El que cayó antes de volar

Publicado el 06 May 2025

Amanecí distinto. No del todo descansado. Llevaba cinco días con un sueño comprometido: promediaba apenas cinco horas por noche, despertando ante cualquier ruido. Hoy fue diferente. Dormí bien. Mi reloj marcó una puntuación de 90, frente a los 60 de los días anteriores. Aun así, me costó arrancar. Sentía el cuerpo lento, la mente pesada. Tal vez necesite un par de días más para sentirme realmente normal.

La mañana comenzó a las 6:00 am. Miré por la ventana: el cielo estaba ligeramente nublado, y el aire traía esa frescura que hace más llevadero el inicio del día. Me preparé una pequeña taza de café, lo justo para despertar sin alterar la calma. Revisé las noticias en internet. Nada destacable. Y eso, en estos tiempos, es casi una bendición.

Mi esposa se levantó más temprano de lo habitual. Tenía una reunión importante. Yo, en cambio, me movía sin prisa, saboreando la pausa.

A las 7:00 am salí al patio. Me encontré con una escena que detuvo el tiempo: un pajarito joven, caído del nido, intentaba levantar vuelo desde el suelo. Desorientado. Frágil. Duna, como buena cazadora, lo detectó al instante. Tuve que intervenir. No sabía si lograría sobrevivir, pero por unos minutos, todo mi mundo se concentró en esa pequeña vida que aún no conocía el cielo. Lo protegí. Lo cuidé.
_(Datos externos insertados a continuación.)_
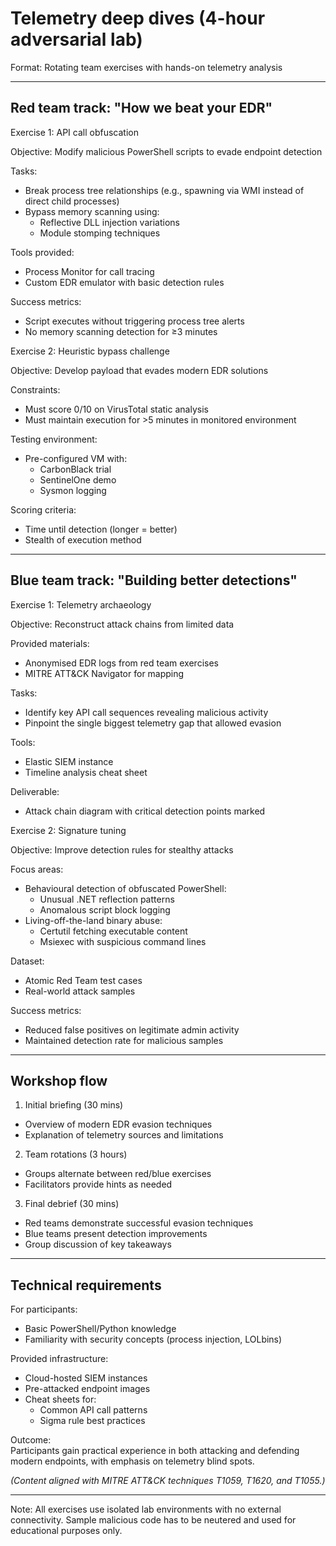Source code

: # Telemetry deep dives (4-hour adversarial lab) 

Format: Rotating team exercises with hands-on telemetry analysis  

---

## Red team track: "How we beat your EDR"  

Exercise 1: API call obfuscation 

Objective: Modify malicious PowerShell scripts to evade endpoint detection  

Tasks:  

- Break process tree relationships (e.g., spawning via WMI instead of direct child processes)  
- Bypass memory scanning using:  
  - Reflective DLL injection variations  
  - Module stomping techniques  

Tools provided:  

- Process Monitor for call tracing  
- Custom EDR emulator with basic detection rules 

Success metrics: 

- Script executes without triggering process tree alerts  
- No memory scanning detection for ≥3 minutes  

Exercise 2: Heuristic bypass challenge 

Objective: Develop payload that evades modern EDR solutions  

Constraints:  

- Must score 0/10 on VirusTotal static analysis  
- Must maintain execution for >5 minutes in monitored environment  

Testing environment:  

- Pre-configured VM with:  
  - CarbonBlack trial  
  - SentinelOne demo  
  - Sysmon logging  

Scoring criteria:  

- Time until detection (longer = better)  
- Stealth of execution method  

---

## Blue team track: "Building better detections"  

Exercise 1: Telemetry archaeology  

Objective: Reconstruct attack chains from limited data 

Provided materials: 

- Anonymised EDR logs from red team exercises  
- MITRE ATT&CK Navigator for mapping  

Tasks:  

- Identify key API call sequences revealing malicious activity  
- Pinpoint the single biggest telemetry gap that allowed evasion  

Tools:  

- Elastic SIEM instance  
- Timeline analysis cheat sheet  

Deliverable: 

- Attack chain diagram with critical detection points marked  

Exercise 2: Signature tuning  

Objective: Improve detection rules for stealthy attacks  

Focus areas:  

- Behavioural detection of obfuscated PowerShell:  
  - Unusual .NET reflection patterns  
  - Anomalous script block logging  
- Living-off-the-land binary abuse:  
  - Certutil fetching executable content  
  - Msiexec with suspicious command lines  

Dataset: 

- Atomic Red Team test cases  
- Real-world attack samples  

Success metrics:  

- Reduced false positives on legitimate admin activity  
- Maintained detection rate for malicious samples  

---

## Workshop flow  

1. Initial briefing (30 mins)  
- Overview of modern EDR evasion techniques  
- Explanation of telemetry sources and limitations  

2. Team rotations (3 hours)  
- Groups alternate between red/blue exercises  
- Facilitators provide hints as needed  

3. Final debrief (30 mins)  
- Red teams demonstrate successful evasion techniques  
- Blue teams present detection improvements  
- Group discussion of key takeaways  

---

## Technical requirements  

For participants:  
- Basic PowerShell/Python knowledge  
- Familiarity with security concepts (process injection, LOLbins)  

Provided infrastructure:  
- Cloud-hosted SIEM instances  
- Pre-attacked endpoint images  
- Cheat sheets for:  
  - Common API call patterns  
  - Sigma rule best practices  

Outcome:  
Participants gain practical experience in both attacking and defending modern endpoints, with emphasis on telemetry blind spots.  

*(Content aligned with MITRE ATT&CK techniques T1059, T1620, and T1055.)*  

--- 

Note: All exercises use isolated lab environments with no external connectivity. Sample malicious code has to be neutered and used for educational purposes only.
Le di a Duna su comida dentro de la casa, para darle al pájaro una oportunidad de escapar, de vivir.

Mientras tanto, los demás perros recibieron su desayuno con entusiasmo, como siempre. La mañana, fresca y húmeda por las recientes lluvias, me invitó a quedarme un momento contemplando las plantas que han crecido con fuerza en estos días.

Volví adentro para continuar con la rutina: preparar el desayuno mientras revisaba mi bicicleta. Ayer había hecho una ruta de 24 kilómetros, lo que podría haber causado una ponchadura… pero todo estaba en orden. Sin sorpresas.

Desayunamos tranquilos. Conversamos, bromeamos. Un momento sencillo, pero lleno de esa complicidad que da la costumbre bien vivida. Después, hice los ajustes necesarios para salir a rodar.

Tomé la bicicleta no como una obligación, sino como un acto de permanencia. Salí por la ruta de siempre, esa que ya reconozco con la mirada cerrada: no solo con los ojos, sino con la piel, con la memoria. El aire seguía fresco. El camino tenía su agitación habitual, nada que me sorprenda ya. Pedaleé sin urgencia, sin meta. Como quien simplemente quiere seguir en movimiento. Porque a veces, el único lugar donde todo encaja es sobre dos ruedas: cuerpo, pensamiento, recuerdo.

Hoy no hubo un gran paisaje. No pasó nada extraordinario. Pero hubo verdad. Y eso, para mí, es suficiente. Me di cuenta de que Siber13 ya no es solo una página. Es un espacio donde ordeno el caos, donde dejo testimonio de lo vivido para no dejarlo perder. Un rincón con raíz.

Aunque allá afuera todo grite, yo sigo hablando desde aquí. Desde lo mínimo. Desde lo que aún no se rompe.